Ya, aku tahu. Senda petuah tentang laut kata, tak bisa dimuncratkan sesaat saja

: kita menulis resah di dinding sunyi bercat biru, tapi tetap ngilu menyiratkan grafiti

di kamar malam yang semakin bisu


Aku sedikit terperangah, karena tenungmu tentang kembara gelisah

Tersirat di keriting kening, dihempas deburan ombak gulana di setiap lekuk paras berminyak

: tibatiba kau bernyanyi tentang bidadari yang sebetulnya tidak pernah berkhianat.

“Sudahlah! Aku bosan tentang kidung yang tidak pernah berujung tentang perempuan semburat bulan yang hampir lenyap”


Malam 3


Kau kutinggalkan, sementara bulir waktu hampir patah di pohon temu

Tapi rindumu kepada malam yang setia menyelimuti gundah, tak pernah pudar

: kau panggil aku yang tenang menela’ah kalam, selepas maghrib datang

Kemudian, menegaskan rayuan tentang kidung sajak malam yang masih diperdebatkan


Tak pernah padam, kelakuanmu yang hampir runyam, terselamatkan

Karena aku tenggelam ketika sajaksajakmu yang tak kumengerti

Kini senyawa dengan naluri yang sedang mengobarkan birahi imajinasi

: Kita menjadi sajak dan puisi, lalu bercumbu saban sabat ngungun

Perangai malam memagut rindu temaram kepada sedu sedan, hilang.


Malam 4


Dua bungkus nasi kuning menyumpal lapar

Kala nanar mengejang di lengkuas keheningan

antara aku dan kau. Ya, malam ini jiwa menjadi sunyi

Menelusup ke ruang puisi, kita menjadi katakata termaktub di setiap jelaga.

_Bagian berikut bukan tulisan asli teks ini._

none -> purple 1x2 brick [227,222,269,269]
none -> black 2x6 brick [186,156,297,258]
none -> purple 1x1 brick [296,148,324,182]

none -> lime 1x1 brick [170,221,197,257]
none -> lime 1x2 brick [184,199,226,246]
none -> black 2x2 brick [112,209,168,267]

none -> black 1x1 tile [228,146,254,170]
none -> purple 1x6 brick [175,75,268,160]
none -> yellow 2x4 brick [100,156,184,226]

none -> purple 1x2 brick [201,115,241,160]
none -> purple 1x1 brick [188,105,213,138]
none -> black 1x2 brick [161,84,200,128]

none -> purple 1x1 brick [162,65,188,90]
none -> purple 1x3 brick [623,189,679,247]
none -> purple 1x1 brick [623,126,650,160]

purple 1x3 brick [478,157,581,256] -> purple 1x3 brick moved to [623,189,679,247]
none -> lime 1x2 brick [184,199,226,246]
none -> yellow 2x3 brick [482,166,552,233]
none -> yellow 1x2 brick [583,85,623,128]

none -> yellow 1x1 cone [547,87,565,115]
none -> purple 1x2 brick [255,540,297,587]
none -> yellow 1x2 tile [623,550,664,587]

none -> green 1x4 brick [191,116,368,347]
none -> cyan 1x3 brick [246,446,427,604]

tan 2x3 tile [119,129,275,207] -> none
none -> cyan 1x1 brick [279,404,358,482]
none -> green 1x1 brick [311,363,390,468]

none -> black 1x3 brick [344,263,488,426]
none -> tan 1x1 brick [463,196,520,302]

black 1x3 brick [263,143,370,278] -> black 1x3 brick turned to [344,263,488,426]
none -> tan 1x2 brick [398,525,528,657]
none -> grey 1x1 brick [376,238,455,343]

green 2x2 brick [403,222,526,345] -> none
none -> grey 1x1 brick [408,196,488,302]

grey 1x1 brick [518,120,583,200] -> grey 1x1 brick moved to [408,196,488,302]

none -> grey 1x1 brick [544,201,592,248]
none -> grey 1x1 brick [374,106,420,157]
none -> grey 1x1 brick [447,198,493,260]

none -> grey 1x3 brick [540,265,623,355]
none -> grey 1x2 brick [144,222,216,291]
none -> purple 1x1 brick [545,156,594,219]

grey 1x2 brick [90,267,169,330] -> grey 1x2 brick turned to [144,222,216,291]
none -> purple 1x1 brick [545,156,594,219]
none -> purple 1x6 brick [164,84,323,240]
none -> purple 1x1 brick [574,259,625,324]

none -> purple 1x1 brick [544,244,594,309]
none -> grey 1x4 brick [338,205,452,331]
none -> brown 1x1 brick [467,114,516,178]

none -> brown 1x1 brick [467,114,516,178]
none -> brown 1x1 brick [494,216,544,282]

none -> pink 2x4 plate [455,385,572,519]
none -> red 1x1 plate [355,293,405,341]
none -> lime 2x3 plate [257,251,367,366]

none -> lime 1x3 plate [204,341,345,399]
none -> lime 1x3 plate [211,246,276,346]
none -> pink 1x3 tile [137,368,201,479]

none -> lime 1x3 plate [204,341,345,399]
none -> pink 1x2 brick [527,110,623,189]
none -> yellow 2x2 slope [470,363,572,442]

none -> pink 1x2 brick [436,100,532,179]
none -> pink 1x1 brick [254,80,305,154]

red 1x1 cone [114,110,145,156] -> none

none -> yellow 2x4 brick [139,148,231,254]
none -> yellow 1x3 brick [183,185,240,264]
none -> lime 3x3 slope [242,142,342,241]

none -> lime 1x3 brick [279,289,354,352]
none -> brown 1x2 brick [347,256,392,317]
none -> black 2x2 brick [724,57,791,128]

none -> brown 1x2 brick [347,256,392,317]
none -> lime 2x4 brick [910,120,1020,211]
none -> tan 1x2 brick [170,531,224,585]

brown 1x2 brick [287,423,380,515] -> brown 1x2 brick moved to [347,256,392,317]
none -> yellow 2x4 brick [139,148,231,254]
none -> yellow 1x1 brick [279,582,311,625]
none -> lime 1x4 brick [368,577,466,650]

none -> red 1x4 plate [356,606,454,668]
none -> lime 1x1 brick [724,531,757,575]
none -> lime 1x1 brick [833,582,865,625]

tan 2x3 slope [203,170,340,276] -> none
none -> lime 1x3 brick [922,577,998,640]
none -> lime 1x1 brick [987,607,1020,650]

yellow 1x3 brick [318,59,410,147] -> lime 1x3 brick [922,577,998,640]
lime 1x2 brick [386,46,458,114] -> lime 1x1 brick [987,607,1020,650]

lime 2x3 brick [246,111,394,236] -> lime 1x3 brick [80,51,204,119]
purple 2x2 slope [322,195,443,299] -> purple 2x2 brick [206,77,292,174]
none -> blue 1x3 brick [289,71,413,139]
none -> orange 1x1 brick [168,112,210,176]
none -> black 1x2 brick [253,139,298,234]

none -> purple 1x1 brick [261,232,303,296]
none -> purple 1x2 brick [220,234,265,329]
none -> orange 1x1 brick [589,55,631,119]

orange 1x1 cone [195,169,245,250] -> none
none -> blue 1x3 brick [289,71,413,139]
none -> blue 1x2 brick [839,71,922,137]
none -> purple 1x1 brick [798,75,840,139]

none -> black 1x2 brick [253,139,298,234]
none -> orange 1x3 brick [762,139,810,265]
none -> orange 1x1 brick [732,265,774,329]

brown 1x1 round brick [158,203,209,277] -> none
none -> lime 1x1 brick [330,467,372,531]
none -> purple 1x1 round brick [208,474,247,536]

Kadang ribuan makna dipugar menjadi rangkai kata yang ngarai

Mengacak malam, semakin memucuk ke padang mawar

Melarung batin hingga mengurai rinai langit

Lalu, setia menjadi sahabat shubuh dan kejora ketika putik mekar

Memagari detikdetik malam terakhir, kemudian hanyut ke dalam mimpi


Tasikmalaya, 31 Mei 2010

_______________

Seluruh kata dan kalimat yang ditandai, menggunakan Bahasa Sunda.

1) Blues, saya di Kostan Ridwan, ditunggu sekarang!

2) Orang Culamega (daerah Tasikmalaya Selatan)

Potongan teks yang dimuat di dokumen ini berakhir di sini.